Physical characteristics
- • coordinates: 41°37′53″N 087°03′49″W﻿ / ﻿41.63139°N 87.06361°W
- • elevation: 670 ft (200 m)
- Source confluence: Great Marsh
- Mouth: Lake Michigan
- • coordinates: 41°39′47″N 087°03′42″W﻿ / ﻿41.66306°N 87.06167°W
- • elevation: 620 ft (190 m)

Basin features
- • left: West Branch Dunes Creek
- • right: Great Marsh Tributary

= Dunes Creek =

Dunes Creek is a northwards-flowing 4.3 mi stream which drains the Great Marsh of Indiana Dunes State Park and Indiana Dunes National Park in Porter County, Indiana, United States. Dunes Creek passes through the coastal sand dunes to empty into Lake Michigan.

==History==
Petit Fort was established at the mouth of Dunes Creek, then known as Fort Creek, from 1750 to 1790. In 1837 the town of City West, Indiana, was established at the mouth of Fort Creek, ten miles west of Michigan City. The creek was dammed and a sawmill operated there making lumber from the plentiful "large pine trees which grew upon the bluffs". The town was abandoned shortly thereafter due to the financial panic of 1837.

==Watershed and course==
Dunes Creek sources west of Interstate 49 and south of U.S. Highway 20 and flows northward receiving first the Great Marsh tributary from the east then the West Branch tributary which drains Cowles Bog. The 7407 acre (2997-hectare) Dunes Creek watershed extends from the steel plant in Portage in the west to Beverly Shores in the east. Originally, Dunes Creek included much of Michigan City. Dunes Creek is one of three perennial streams which flow from the Great Marsh system into Lake Michigan. The other two streams are man-made ditches to the east of the Dunes Creek watershed which were cut through the dunes to provide for farming, industrial use, and housing. These ditches divided the eastern Dunes Creek watershed and created the new subwatersheds of Kintzele Ditch and Derby Creek. Beginning in 1998, the national lakeshore began restoration of the Great Marsh by closing Derby Ditch and restoring 500 acres.

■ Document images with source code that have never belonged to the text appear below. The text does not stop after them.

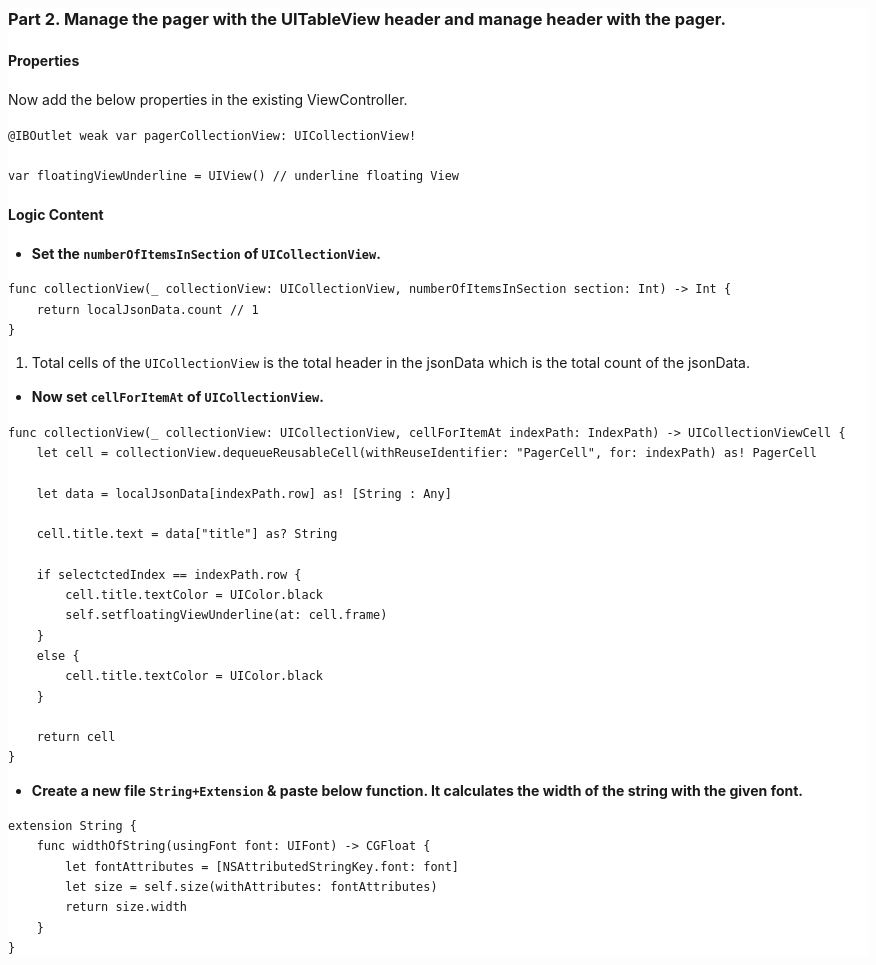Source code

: ### Part 2. Manage the pager with the UITableView header and manage header with the pager.
#### Properties

Now add the below properties in the existing ViewController.

```
@IBOutlet weak var pagerCollectionView: UICollectionView!
    
var floatingViewUnderline = UIView() // underline floating View
```

#### Logic Content

- **Set the `numberOfItemsInSection` of `UICollectionView`.**

```
func collectionView(_ collectionView: UICollectionView, numberOfItemsInSection section: Int) -> Int {
    return localJsonData.count // 1
}
```
1. Total cells of the `UICollectionView` is the total header in the jsonData which is the total count of the jsonData.

- **Now  set `cellForItemAt` of `UICollectionView`.**

```
func collectionView(_ collectionView: UICollectionView, cellForItemAt indexPath: IndexPath) -> UICollectionViewCell {
    let cell = collectionView.dequeueReusableCell(withReuseIdentifier: "PagerCell", for: indexPath) as! PagerCell
    
    let data = localJsonData[indexPath.row] as! [String : Any]
    
    cell.title.text = data["title"] as? String
    
    if selectctedIndex == indexPath.row {
        cell.title.textColor = UIColor.black
        self.setfloatingViewUnderline(at: cell.frame) 
    }
    else {
        cell.title.textColor = UIColor.black
    }
    
    return cell
}
```

- **Create a new file `String+Extension` & paste below function. It calculates the width of the string with the given font.**

```
extension String {
    func widthOfString(usingFont font: UIFont) -> CGFloat {
        let fontAttributes = [NSAttributedStringKey.font: font]
        let size = self.size(withAttributes: fontAttributes)
        return size.width
    }
}
```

In 2012, the terminus of Dunes Creek was daylighted and restored after being buried under a parking lot for 80 years.

Dunes Creek's West Branch flows east-northeast from Cowles Bog for 2.2 mi to join the Dunes Creek mainstem. Its source used to be even further west but is now diverted to the East Arm Little Calumet River.

==Bacterial contamination==
Dunes Creek suffers from E. coli contamination likely related to ditching and draining of wetlands rather than anthropogenic point sources. Discharge from Dunes Creek into Lake Michigan causes chronic beach closures. Sampling of its sister creek, Derby Ditch, which also drains the Great Marsh; and Painterville Creek, in Warren Dunes State Park, Michigan show similar broad distributions of E. coli.